Lundi soir j'étais au Rond point pour une soirée débat sur l'Impensée 68. La première partie était vivante, l'idée des enfants de 68 est riche et Virginie Linhart tellement spontanée! mais comme c'était difficile pour moi d'écouter François Dosse, il semble que je n'étais pas la seule, vu de l'endormissement de la salle, sans doute vaut il mieux lire ses écrits! Tout ça m'a ramenée 40 ans en arrière et à "mon" mai 68.....
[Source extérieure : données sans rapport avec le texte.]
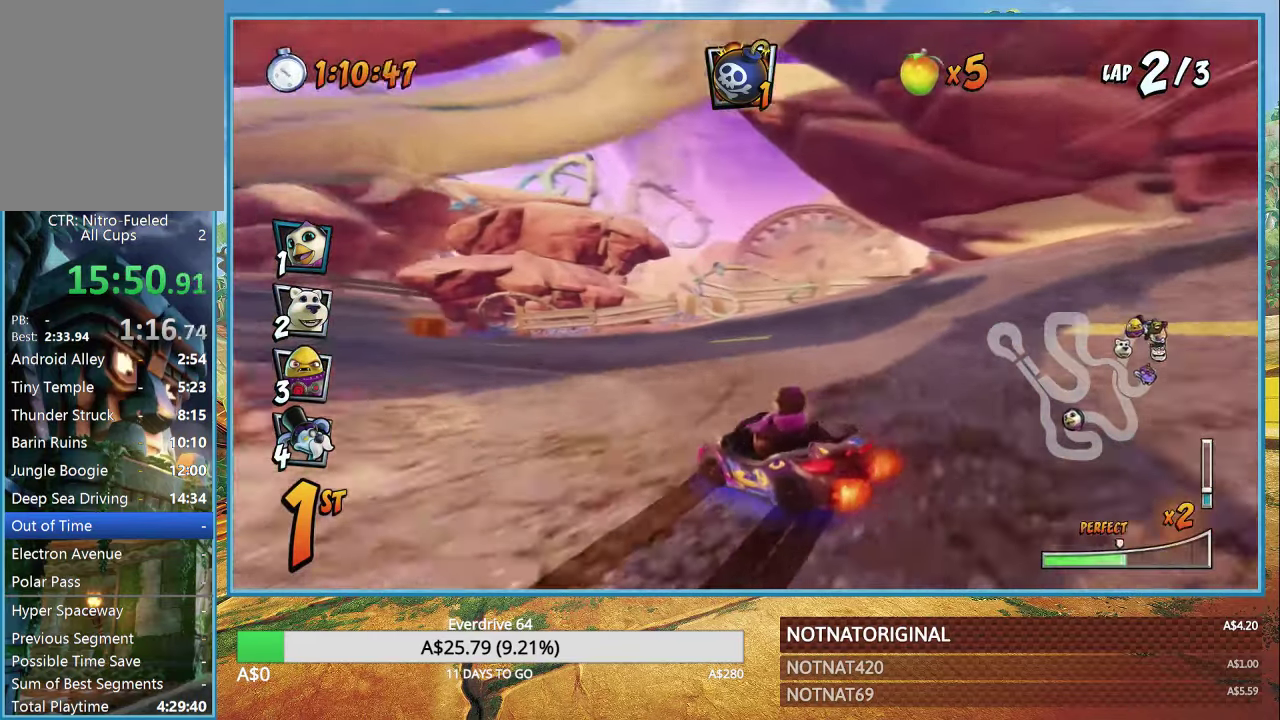
{"buttons": ["CROSS", "R1"], "left_stick": "center", "right_stick": "center", "events": [[100, "left_stick", "center"]]}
1968_0002.jpgEn 1968 je terminais tranquillement ma licence de psycho. J'étais une étudiante banale et n'étais guère politisée, j'étais passionnée de psycho-pathologie et de linguistique, je fumais comme un troupier, je sèchais les cours, j'aimais descendre la rue Mouffetard pour rejoindre Censier où avaient lieu certains TD, j'y travaillais au secrétariat pour payer mes erreurs de jeunesse, j'allais voir un médecin pour obtenir "la pilule" dans un coin glauque du 20ème. Je passais des journées au café en face de la rue Jacques Callot, je militais pour la libération des femmes, je lisais Combat. Je faisais la fête aux soirées des Beaux Arts et de l'X qui était alors rue de la montagne Ste Geneviève.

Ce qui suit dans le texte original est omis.